>> START Extracted text
# Michelin Dry Rot



## camping479 (Aug 27, 2003)

I was checking the tire pressure on the DW's truck yesterday and noticed all four tires around the rims, about 3/4 of an inch wide are dry rotted. They are Michelin LTX A/S, the dates are from '05 and they only have 2700 miles on them!! The truck was an '06 leftover so it sat on the lot for a while but seems way to soon for them to be dry rotted.

I'm going to take it to a local michelin dealer and see what they have to say. If they can't do anything I guess I'll be off to the dealer.

This is a new one on me, any ideas??

Mike


----------



## Fire44 (Mar 6, 2005)

If the tires are factory from GM, take it back to the dealership. GM's 3 year/36,000 mile warranty covers the tires too.

Gary

Sorry.....I didn't see that you had a Dodge. I would start with the Dealer first.


----------



## wayne054 (Aug 4, 2007)

I've noticed similar cracking on my Michelins LTX's A/S. I have an 07 Dodge I purchased new in June, truck now has less than 4K on the truck and all four tires have cracking like you've noticed within 3/4" from the bead all around the tire. 
I'll be visiting my dealer actually tomorrow (10/10). Will keep you posted on the outcome.


----------



## camping479 (Aug 27, 2003)

Update.......

Went to two michelin dealers that are around the corner from work and both told me to start with the dealer which I will stop to see tonight. I was hoping I could get somebody close by to handle it but no go.

Mike


----------



## Rip (Jul 13, 2006)

My 2006 Dodge had the same cracks and Michelin replaced all my tires and spare!!!!! Big write up on http://www.dieseltruckresource.com/dev/sho...=michelin+tires Did not have to pay a dime!!


----------



## camping479 (Aug 27, 2003)

Another update.........

Went to the dodge dealer last night and they told me to go to a large tire dealer down the street which by then was closed. Being slightly annoyed at being bounced around between 2 tire stores and the dodge dealer I called Michelin. They documented my case and told me to go to any dealer nearby, tell them to call Michelin and they would take care of it. I just got back from sears, they were very nice and happy to help out, the process took some time and several calls but new tires are on their way from the warehouse.

Michelin says the cause of the cracks around the rim was the truck sitting on the dealers lot for almost a year without being used. Their explanation was car tires need to be driven so they heat up and flex which releases the oils in the rubber to keep it from cracking. I've read that before about trailer tires, they crack before they wear out because they don't get used enough to keep them flexible.

Mike


----------



## tdvffjohn (Mar 10, 2005)

Glad you have it sorted out. New Michelins is not a bad ending to the trouble. It does get annoying getting sent all over tho.

John


----------



## wayne054 (Aug 4, 2007)

camping479 said:


> Another update.........
> 
> Went to the dodge dealer last night and they told me to go to a large tire dealer down the street which by then was closed. Being slightly annoyed at being bounced around between 2 tire stores and the dodge dealer I called Michelin. They documented my case and told me to go to any dealer nearby, tell them to call Michelin and they would take care of it. I just got back from sears, they were very nice and happy to help out, the process took some time and several calls but new tires are on their way from the warehouse.
> 
> ...


Hey Mike, my ending is pretty much similiar to your's....it finally took a call to Michelin and they directed me to a nearby Discount Tire store. Long story short, my new tires are on the way. Only out of pocket expense is Mounting and Road Hazard which is peanuts compared to the price of a set of new Michelins.


----------
>> END Extracted text
>> START Material supplied
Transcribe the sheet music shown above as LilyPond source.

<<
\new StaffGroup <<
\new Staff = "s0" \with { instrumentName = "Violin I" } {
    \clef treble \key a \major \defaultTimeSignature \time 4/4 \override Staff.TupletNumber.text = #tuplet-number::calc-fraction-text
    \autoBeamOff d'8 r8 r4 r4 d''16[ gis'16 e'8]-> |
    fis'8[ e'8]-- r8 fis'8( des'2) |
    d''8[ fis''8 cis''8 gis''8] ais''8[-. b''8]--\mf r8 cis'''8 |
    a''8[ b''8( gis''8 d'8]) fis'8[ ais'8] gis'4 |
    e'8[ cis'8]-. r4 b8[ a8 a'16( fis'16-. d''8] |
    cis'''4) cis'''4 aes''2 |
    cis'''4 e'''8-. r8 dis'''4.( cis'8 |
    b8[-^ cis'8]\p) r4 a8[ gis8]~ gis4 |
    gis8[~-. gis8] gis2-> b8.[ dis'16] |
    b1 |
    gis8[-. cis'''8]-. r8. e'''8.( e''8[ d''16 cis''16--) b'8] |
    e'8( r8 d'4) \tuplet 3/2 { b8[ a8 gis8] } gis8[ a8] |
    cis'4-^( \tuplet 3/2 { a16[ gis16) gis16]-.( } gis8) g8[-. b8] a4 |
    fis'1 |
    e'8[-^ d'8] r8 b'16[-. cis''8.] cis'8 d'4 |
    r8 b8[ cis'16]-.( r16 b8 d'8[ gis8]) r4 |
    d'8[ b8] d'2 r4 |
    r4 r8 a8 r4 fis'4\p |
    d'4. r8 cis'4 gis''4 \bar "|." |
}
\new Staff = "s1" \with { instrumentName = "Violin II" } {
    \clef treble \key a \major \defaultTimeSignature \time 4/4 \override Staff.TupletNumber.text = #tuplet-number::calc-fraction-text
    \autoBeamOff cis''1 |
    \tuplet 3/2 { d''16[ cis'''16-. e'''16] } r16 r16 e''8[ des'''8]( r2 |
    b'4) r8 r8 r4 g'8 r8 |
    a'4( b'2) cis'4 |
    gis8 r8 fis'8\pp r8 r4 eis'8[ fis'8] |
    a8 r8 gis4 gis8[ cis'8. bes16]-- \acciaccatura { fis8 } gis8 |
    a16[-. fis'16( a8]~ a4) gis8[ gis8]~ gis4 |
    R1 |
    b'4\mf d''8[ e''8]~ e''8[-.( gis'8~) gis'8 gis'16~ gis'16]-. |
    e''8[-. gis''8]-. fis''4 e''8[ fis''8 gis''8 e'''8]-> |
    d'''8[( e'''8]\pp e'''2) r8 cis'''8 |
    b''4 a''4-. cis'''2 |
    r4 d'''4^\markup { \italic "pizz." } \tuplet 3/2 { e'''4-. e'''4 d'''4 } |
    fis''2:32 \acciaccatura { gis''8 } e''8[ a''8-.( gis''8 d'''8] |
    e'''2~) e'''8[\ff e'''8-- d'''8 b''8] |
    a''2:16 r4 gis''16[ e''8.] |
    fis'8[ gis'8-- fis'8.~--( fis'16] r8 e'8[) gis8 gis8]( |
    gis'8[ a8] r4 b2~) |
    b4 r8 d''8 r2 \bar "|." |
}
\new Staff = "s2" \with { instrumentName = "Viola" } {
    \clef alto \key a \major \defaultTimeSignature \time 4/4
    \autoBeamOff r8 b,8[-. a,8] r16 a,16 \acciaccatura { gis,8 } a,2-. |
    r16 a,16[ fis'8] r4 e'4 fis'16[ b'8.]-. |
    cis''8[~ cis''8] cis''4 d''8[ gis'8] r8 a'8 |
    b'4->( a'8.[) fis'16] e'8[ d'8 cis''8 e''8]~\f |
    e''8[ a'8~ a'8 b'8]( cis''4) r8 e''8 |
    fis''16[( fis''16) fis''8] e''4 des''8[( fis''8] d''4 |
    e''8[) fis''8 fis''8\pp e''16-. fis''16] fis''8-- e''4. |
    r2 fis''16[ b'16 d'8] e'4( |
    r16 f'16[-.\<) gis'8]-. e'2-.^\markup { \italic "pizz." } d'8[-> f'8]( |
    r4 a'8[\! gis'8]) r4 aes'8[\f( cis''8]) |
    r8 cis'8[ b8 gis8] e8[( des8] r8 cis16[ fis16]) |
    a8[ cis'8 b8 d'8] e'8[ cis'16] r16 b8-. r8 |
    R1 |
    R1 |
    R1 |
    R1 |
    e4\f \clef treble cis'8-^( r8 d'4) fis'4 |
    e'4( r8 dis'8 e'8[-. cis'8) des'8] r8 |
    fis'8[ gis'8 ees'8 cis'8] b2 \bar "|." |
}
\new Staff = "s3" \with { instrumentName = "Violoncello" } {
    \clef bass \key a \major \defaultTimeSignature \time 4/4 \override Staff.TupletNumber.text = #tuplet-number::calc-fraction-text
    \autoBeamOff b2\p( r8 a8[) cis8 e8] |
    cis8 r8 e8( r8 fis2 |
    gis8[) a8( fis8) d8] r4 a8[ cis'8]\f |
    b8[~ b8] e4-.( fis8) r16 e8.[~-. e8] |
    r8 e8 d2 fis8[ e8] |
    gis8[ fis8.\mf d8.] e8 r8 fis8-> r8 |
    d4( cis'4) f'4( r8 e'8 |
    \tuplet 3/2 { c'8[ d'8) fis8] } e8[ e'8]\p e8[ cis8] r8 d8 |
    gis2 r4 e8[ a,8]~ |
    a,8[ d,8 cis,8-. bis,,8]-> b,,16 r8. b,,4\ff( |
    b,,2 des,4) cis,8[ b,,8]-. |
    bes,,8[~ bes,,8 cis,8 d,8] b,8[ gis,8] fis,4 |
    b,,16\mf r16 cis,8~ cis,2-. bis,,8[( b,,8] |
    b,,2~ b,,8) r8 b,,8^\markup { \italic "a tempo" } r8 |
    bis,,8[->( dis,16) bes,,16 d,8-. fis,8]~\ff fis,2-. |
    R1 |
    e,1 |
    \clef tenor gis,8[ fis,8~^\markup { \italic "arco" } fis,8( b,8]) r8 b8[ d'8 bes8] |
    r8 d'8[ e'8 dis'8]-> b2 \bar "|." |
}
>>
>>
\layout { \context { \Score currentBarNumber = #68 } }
>> END Material supplied
Required task 1 >>
Answer these questions from the forum thread about Michelin tire dry rot.
(a) How many miles were on camping479's tires when the cracking was noticed?
(b) At which store did camping479 get help after calling Michelin?
(c) What did wayne054 still have to pay for?
Required task 2 >>
Decide whether each statement agrees with the forum thread about Michelin tire dry rot. Answer yes or no, and quote the words from the thread that decide it.
(a) The tires on camping479's truck were Michelin LTX A/S.
(b) Michelin blamed the cracks on the truck being driven too hard.
(c) Rip had to pay part of the cost of his replacement tires.

Complete answer 1 >>
(a) 2700 miles.
(b) Sears.
(c) Mounting and Road Hazard.

Complete answer 2 >>
(a) Yes: "They are Michelin LTX A/S"
(b) No: "the cause of the cracks around the rim was the truck sitting on the dealers lot for almost a year without being used"
(c) No: "Did not have to pay a dime!!"